__Work order__
Edit the records below by replacing each "Nancy" with "Metz" and leaving every other line unchanged.
::::::
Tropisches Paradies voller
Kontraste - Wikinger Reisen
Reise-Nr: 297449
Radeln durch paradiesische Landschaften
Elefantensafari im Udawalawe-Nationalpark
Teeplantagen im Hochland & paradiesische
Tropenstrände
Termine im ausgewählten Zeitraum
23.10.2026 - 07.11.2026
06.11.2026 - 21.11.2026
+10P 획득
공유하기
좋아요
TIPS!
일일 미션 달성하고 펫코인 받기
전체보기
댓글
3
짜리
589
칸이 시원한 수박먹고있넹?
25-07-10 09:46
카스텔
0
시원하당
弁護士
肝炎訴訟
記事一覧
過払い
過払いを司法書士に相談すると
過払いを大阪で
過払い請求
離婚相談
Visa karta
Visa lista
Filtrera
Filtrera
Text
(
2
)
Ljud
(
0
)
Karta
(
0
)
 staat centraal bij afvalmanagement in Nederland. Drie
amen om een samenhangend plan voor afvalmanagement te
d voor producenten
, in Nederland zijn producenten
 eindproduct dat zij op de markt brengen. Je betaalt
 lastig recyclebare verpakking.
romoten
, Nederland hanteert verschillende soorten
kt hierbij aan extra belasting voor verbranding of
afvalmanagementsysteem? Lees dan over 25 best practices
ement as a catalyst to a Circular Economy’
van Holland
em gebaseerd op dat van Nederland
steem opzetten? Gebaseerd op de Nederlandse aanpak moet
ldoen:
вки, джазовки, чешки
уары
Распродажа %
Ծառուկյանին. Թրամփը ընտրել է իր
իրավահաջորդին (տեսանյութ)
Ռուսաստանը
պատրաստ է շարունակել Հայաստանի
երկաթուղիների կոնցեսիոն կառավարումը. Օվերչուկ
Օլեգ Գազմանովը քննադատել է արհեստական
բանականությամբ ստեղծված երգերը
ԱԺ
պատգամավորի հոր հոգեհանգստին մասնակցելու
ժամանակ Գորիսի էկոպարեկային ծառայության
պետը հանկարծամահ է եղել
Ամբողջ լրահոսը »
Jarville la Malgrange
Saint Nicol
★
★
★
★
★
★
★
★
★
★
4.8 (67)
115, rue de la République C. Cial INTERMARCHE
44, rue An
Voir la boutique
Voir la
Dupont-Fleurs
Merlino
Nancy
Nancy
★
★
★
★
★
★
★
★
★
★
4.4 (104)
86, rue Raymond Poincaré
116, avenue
::::::
__Answer box__
Tropisches Paradies voller
Kontraste - Wikinger Reisen
Reise-Nr: 297449
Radeln durch paradiesische Landschaften
Elefantensafari im Udawalawe-Nationalpark
Teeplantagen im Hochland & paradiesische
Tropenstrände
Termine im ausgewählten Zeitraum
23.10.2026 - 07.11.2026
06.11.2026 - 21.11.2026
+10P 획득
공유하기
좋아요
TIPS!
일일 미션 달성하고 펫코인 받기
전체보기
댓글
3
짜리
589
칸이 시원한 수박먹고있넹?
25-07-10 09:46
카스텔
0
시원하당
弁護士
肝炎訴訟
記事一覧
過払い
過払いを司法書士に相談すると
過払いを大阪で
過払い請求
離婚相談
Visa karta
Visa lista
Filtrera
Filtrera
Text
(
2
)
Ljud
(
0
)
Karta
(
0
)
 staat centraal bij afvalmanagement in Nederland. Drie
amen om een samenhangend plan voor afvalmanagement te
d voor producenten
, in Nederland zijn producenten
 eindproduct dat zij op de markt brengen. Je betaalt
 lastig recyclebare verpakking.
romoten
, Nederland hanteert verschillende soorten
kt hierbij aan extra belasting voor verbranding of
afvalmanagementsysteem? Lees dan over 25 best practices
ement as a catalyst to a Circular Economy’
van Holland
em gebaseerd op dat van Nederland
steem opzetten? Gebaseerd op de Nederlandse aanpak moet
ldoen:
вки, джазовки, чешки
уары
Распродажа %
Ծառուկյանին. Թրամփը ընտրել է իր
իրավահաջորդին (տեսանյութ)
Ռուսաստանը
պատրաստ է շարունակել Հայաստանի
երկաթուղիների կոնցեսիոն կառավարումը. Օվերչուկ
Օլեգ Գազմանովը քննադատել է արհեստական
բանականությամբ ստեղծված երգերը
ԱԺ
պատգամավորի հոր հոգեհանգստին մասնակցելու
ժամանակ Գորիսի էկոպարեկային ծառայության
պետը հանկարծամահ է եղել
Ամբողջ լրահոսը »
Jarville la Malgrange
Saint Nicol
★
★
★
★
★
★
★
★
★
★
4.8 (67)
115, rue de la République C. Cial INTERMARCHE
44, rue An
Voir la boutique
Voir la
Dupont-Fleurs
Merlino
Metz
Metz
★
★
★
★
★
★
★
★
★
★
4.4 (104)
86, rue Raymond Poincaré
116, avenue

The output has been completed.